• **Description of the task**
Every word of the data must be reproduced in your reply exactly.

◇ ◇ ◇ ◇

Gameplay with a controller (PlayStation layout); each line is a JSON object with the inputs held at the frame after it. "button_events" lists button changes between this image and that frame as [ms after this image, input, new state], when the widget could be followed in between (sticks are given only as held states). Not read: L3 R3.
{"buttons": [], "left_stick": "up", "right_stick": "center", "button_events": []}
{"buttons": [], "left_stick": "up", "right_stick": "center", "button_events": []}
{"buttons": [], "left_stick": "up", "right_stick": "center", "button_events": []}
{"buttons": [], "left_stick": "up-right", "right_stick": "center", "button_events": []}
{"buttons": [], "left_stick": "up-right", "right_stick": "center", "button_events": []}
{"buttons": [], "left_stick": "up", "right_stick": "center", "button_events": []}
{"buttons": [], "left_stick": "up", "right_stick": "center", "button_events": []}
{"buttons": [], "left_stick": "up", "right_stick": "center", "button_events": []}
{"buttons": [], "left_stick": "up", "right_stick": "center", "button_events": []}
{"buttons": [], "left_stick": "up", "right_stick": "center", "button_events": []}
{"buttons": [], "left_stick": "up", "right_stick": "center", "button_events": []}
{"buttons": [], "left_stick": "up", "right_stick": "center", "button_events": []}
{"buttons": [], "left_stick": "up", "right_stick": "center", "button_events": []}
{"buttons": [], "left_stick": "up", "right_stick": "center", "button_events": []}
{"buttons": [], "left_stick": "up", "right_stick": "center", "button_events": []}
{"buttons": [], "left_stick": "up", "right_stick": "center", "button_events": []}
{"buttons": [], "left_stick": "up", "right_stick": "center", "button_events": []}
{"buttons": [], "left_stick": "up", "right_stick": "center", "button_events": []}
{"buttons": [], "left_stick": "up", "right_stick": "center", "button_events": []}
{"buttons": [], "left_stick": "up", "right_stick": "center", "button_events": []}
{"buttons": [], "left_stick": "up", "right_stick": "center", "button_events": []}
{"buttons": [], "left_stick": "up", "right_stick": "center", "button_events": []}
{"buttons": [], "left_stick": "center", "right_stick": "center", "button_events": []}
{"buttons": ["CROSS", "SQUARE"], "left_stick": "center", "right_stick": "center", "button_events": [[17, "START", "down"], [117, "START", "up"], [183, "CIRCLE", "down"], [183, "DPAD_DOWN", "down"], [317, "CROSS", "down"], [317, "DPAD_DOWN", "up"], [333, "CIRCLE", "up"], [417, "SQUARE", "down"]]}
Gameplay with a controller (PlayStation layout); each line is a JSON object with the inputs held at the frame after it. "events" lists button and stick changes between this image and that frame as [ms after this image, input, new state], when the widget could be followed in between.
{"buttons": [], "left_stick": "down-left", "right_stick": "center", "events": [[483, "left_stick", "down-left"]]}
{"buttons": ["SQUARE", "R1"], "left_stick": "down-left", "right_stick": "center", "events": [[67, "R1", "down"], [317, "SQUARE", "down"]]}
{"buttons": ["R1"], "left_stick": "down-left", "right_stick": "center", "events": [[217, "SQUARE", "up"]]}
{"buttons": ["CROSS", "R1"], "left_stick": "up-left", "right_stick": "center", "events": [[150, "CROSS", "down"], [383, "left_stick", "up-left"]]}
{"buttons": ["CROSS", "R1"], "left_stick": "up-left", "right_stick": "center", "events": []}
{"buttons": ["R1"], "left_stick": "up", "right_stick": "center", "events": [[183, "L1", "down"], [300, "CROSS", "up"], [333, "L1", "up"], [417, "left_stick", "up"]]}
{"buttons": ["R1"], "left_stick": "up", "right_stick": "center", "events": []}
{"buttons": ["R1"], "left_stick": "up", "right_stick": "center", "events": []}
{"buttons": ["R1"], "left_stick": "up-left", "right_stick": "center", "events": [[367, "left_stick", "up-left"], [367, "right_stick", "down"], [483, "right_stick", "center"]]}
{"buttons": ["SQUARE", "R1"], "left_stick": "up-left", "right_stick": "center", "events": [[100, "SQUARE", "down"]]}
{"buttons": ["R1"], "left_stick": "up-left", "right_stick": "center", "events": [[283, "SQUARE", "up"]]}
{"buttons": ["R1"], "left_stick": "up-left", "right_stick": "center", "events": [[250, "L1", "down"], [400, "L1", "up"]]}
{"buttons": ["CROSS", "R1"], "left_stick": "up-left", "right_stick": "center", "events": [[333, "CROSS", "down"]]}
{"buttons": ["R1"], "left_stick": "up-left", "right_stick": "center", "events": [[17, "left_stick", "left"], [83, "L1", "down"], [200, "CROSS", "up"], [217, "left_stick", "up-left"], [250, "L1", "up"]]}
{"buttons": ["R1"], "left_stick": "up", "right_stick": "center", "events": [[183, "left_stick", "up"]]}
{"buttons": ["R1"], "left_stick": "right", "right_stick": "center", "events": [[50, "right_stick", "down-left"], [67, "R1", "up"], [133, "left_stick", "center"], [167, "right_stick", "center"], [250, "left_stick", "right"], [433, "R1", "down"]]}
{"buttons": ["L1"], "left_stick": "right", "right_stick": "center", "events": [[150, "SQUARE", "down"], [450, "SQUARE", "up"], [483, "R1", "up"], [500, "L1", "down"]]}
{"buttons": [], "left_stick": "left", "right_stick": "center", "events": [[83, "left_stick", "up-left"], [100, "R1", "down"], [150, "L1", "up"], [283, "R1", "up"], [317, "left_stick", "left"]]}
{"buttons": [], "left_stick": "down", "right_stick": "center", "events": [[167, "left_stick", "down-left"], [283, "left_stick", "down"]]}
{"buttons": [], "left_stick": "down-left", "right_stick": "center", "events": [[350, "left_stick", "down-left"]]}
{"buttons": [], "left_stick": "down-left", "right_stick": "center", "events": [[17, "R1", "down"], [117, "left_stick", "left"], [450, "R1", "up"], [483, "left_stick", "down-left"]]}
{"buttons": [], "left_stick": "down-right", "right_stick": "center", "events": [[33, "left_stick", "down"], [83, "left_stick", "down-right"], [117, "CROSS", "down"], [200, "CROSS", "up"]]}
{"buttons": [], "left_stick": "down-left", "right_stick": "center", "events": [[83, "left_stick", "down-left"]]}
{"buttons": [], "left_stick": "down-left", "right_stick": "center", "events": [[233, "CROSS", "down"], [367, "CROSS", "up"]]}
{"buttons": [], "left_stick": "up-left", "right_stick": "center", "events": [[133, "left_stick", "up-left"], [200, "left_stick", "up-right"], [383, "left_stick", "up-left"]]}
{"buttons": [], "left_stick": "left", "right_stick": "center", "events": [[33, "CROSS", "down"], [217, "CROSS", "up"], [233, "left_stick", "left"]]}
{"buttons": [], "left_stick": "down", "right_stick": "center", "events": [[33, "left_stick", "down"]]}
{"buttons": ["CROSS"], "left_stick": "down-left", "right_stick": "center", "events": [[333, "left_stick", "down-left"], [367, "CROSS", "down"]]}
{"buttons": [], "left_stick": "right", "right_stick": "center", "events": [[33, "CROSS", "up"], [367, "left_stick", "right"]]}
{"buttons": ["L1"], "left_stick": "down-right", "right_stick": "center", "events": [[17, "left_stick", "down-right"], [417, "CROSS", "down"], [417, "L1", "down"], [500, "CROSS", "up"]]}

◇ ◇ ◇ ◇

• **Answer to the problem**
Gameplay with a controller (PlayStation layout); each line is a JSON object with the inputs held at the frame after it. "button_events" lists button changes between this image and that frame as [ms after this image, input, new state], when the widget could be followed in between (sticks are given only as held states). Not read: L3 R3.
{"buttons": [], "left_stick": "up", "right_stick": "center", "button_events": []}
{"buttons": [], "left_stick": "up", "right_stick": "center", "button_events": []}
{"buttons": [], "left_stick": "up", "right_stick": "center", "button_events": []}
{"buttons": [], "left_stick": "up-right", "right_stick": "center", "button_events": []}
{"buttons": [], "left_stick": "up-right", "right_stick": "center", "button_events": []}
{"buttons": [], "left_stick": "up", "right_stick": "center", "button_events": []}
{"buttons": [], "left_stick": "up", "right_stick": "center", "button_events": []}
{"buttons": [], "left_stick": "up", "right_stick": "center", "button_events": []}
{"buttons": [], "left_stick": "up", "right_stick": "center", "button_events": []}
{"buttons": [], "left_stick": "up", "right_stick": "center", "button_events": []}
{"buttons": [], "left_stick": "up", "right_stick": "center", "button_events": []}
{"buttons": [], "left_stick": "up", "right_stick": "center", "button_events": []}
{"buttons": [], "left_stick": "up", "right_stick": "center", "button_events": []}
{"buttons": [], "left_stick": "up", "right_stick": "center", "button_events": []}
{"buttons": [], "left_stick": "up", "right_stick": "center", "button_events": []}
{"buttons": [], "left_stick": "up", "right_stick": "center", "button_events": []}
{"buttons": [], "left_stick": "up", "right_stick": "center", "button_events": []}
{"buttons": [], "left_stick": "up", "right_stick": "center", "button_events": []}
{"buttons": [], "left_stick": "up", "right_stick": "center", "button_events": []}
{"buttons": [], "left_stick": "up", "right_stick": "center", "button_events": []}
{"buttons": [], "left_stick": "up", "right_stick": "center", "button_events": []}
{"buttons": [], "left_stick": "up", "right_stick": "center", "button_events": []}
{"buttons": [], "left_stick": "center", "right_stick": "center", "button_events": []}
{"buttons": ["CROSS", "SQUARE"], "left_stick": "center", "right_stick": "center", "button_events": [[17, "START", "down"], [117, "START", "up"], [183, "CIRCLE", "down"], [183, "DPAD_DOWN", "down"], [317, "CROSS", "down"], [317, "DPAD_DOWN", "up"], [333, "CIRCLE", "up"], [417, "SQUARE", "down"]]}
Gameplay with a controller (PlayStation layout); each line is a JSON object with the inputs held at the frame after it. "events" lists button and stick changes between this image and that frame as [ms after this image, input, new state], when the widget could be followed in between.
{"buttons": [], "left_stick": "down-left", "right_stick": "center", "events": [[483, "left_stick", "down-left"]]}
{"buttons": ["SQUARE", "R1"], "left_stick": "down-left", "right_stick": "center", "events": [[67, "R1", "down"], [317, "SQUARE", "down"]]}
{"buttons": ["R1"], "left_stick": "down-left", "right_stick": "center", "events": [[217, "SQUARE", "up"]]}
{"buttons": ["CROSS", "R1"], "left_stick": "up-left", "right_stick": "center", "events": [[150, "CROSS", "down"], [383, "left_stick", "up-left"]]}
{"buttons": ["CROSS", "R1"], "left_stick": "up-left", "right_stick": "center", "events": []}
{"buttons": ["R1"], "left_stick": "up", "right_stick": "center", "events": [[183, "L1", "down"], [300, "CROSS", "up"], [333, "L1", "up"], [417, "left_stick", "up"]]}
{"buttons": ["R1"], "left_stick": "up", "right_stick": "center", "events": []}
{"buttons": ["R1"], "left_stick": "up", "right_stick": "center", "events": []}
{"buttons": ["R1"], "left_stick": "up-left", "right_stick": "center", "events": [[367, "left_stick", "up-left"], [367, "right_stick", "down"], [483, "right_stick", "center"]]}
{"buttons": ["SQUARE", "R1"], "left_stick": "up-left", "right_stick": "center", "events": [[100, "SQUARE", "down"]]}
{"buttons": ["R1"], "left_stick": "up-left", "right_stick": "center", "events": [[283, "SQUARE", "up"]]}
{"buttons": ["R1"], "left_stick": "up-left", "right_stick": "center", "events": [[250, "L1", "down"], [400, "L1", "up"]]}
{"buttons": ["CROSS", "R1"], "left_stick": "up-left", "right_stick": "center", "events": [[333, "CROSS", "down"]]}
{"buttons": ["R1"], "left_stick": "up-left", "right_stick": "center", "events": [[17, "left_stick", "left"], [83, "L1", "down"], [200, "CROSS", "up"], [217, "left_stick", "up-left"], [250, "L1", "up"]]}
{"buttons": ["R1"], "left_stick": "up", "right_stick": "center", "events": [[183, "left_stick", "up"]]}
{"buttons": ["R1"], "left_stick": "right", "right_stick": "center", "events": [[50, "right_stick", "down-left"], [67, "R1", "up"], [133, "left_stick", "center"], [167, "right_stick", "center"], [250, "left_stick", "right"], [433, "R1", "down"]]}
{"buttons": ["L1"], "left_stick": "right", "right_stick": "center", "events": [[150, "SQUARE", "down"], [450, "SQUARE", "up"], [483, "R1", "up"], [500, "L1", "down"]]}
{"buttons": [], "left_stick": "left", "right_stick": "center", "events": [[83, "left_stick", "up-left"], [100, "R1", "down"], [150, "L1", "up"], [283, "R1", "up"], [317, "left_stick", "left"]]}
{"buttons": [], "left_stick": "down", "right_stick": "center", "events": [[167, "left_stick", "down-left"], [283, "left_stick", "down"]]}
{"buttons": [], "left_stick": "down-left", "right_stick": "center", "events": [[350, "left_stick", "down-left"]]}
{"buttons": [], "left_stick": "down-left", "right_stick": "center", "events": [[17, "R1", "down"], [117, "left_stick", "left"], [450, "R1", "up"], [483, "left_stick", "down-left"]]}
{"buttons": [], "left_stick": "down-right", "right_stick": "center", "events": [[33, "left_stick", "down"], [83, "left_stick", "down-right"], [117, "CROSS", "down"], [200, "CROSS", "up"]]}
{"buttons": [], "left_stick": "down-left", "right_stick": "center", "events": [[83, "left_stick", "down-left"]]}
{"buttons": [], "left_stick": "down-left", "right_stick": "center", "events": [[233, "CROSS", "down"], [367, "CROSS", "up"]]}
{"buttons": [], "left_stick": "up-left", "right_stick": "center", "events": [[133, "left_stick", "up-left"], [200, "left_stick", "up-right"], [383, "left_stick", "up-left"]]}
{"buttons": [], "left_stick": "left", "right_stick": "center", "events": [[33, "CROSS", "down"], [217, "CROSS", "up"], [233, "left_stick", "left"]]}
{"buttons": [], "left_stick": "down", "right_stick": "center", "events": [[33, "left_stick", "down"]]}
{"buttons": ["CROSS"], "left_stick": "down-left", "right_stick": "center", "events": [[333, "left_stick", "down-left"], [367, "CROSS", "down"]]}
{"buttons": [], "left_stick": "right", "right_stick": "center", "events": [[33, "CROSS", "up"], [367, "left_stick", "right"]]}
{"buttons": ["L1"], "left_stick": "down-right", "right_stick": "center", "events": [[17, "left_stick", "down-right"], [417, "CROSS", "down"], [417, "L1", "down"], [500, "CROSS", "up"]]}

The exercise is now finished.